Bounding boxes with keypoints:
_ _ _
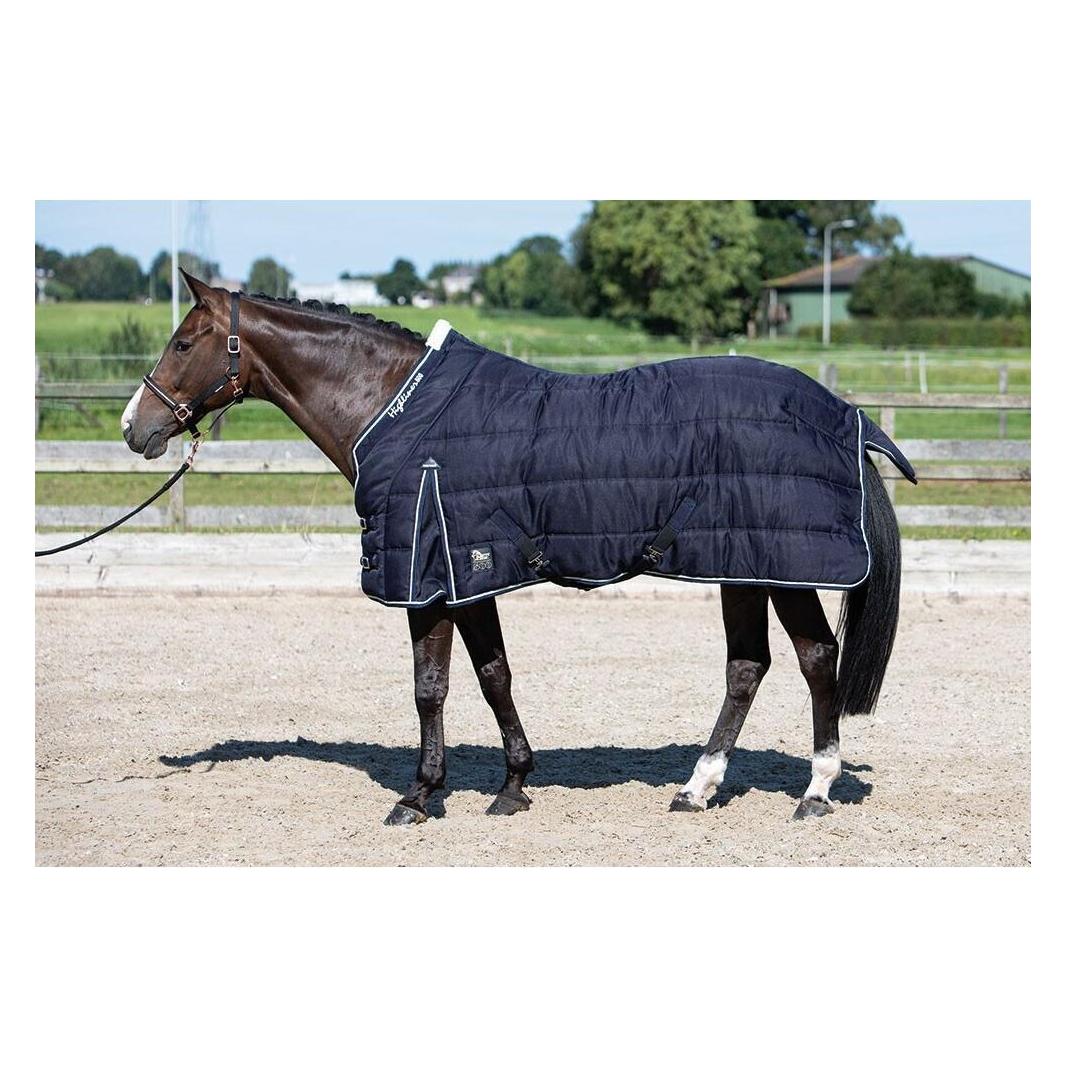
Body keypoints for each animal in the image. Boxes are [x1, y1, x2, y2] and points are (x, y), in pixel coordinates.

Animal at [122, 270, 903, 825]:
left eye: (183, 343)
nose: (135, 426)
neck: (394, 408)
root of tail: (844, 415)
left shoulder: (427, 577)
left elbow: (431, 687)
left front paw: (418, 797)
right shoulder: (468, 574)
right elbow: (493, 674)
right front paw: (513, 784)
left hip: (780, 566)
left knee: (814, 658)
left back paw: (814, 791)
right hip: (741, 564)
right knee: (749, 667)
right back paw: (697, 789)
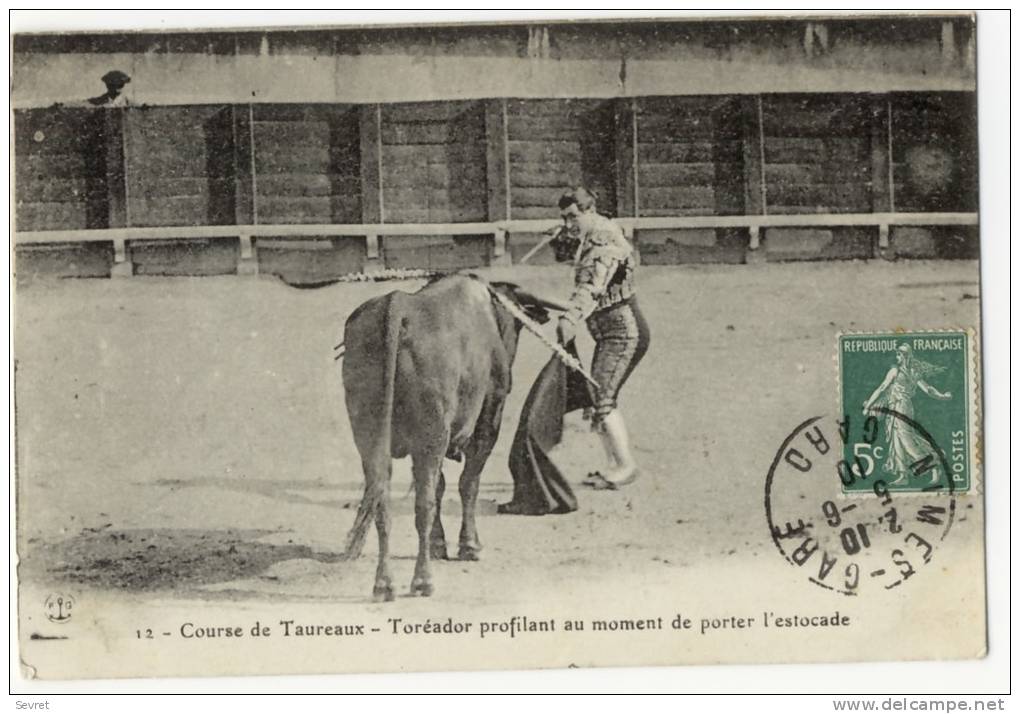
_ _ _
• [WHAT THE EXERCISE ASKS] Make an exact copy of only those lines that run from the line with "right front paw: (513, 784)" through the end of the records, excluding pictures.

• [FINAL ANSWER]
right front paw: (513, 784)
left hip: (780, 566)
left knee: (814, 658)
left back paw: (814, 791)
right hip: (741, 564)
right knee: (749, 667)
right back paw: (697, 789)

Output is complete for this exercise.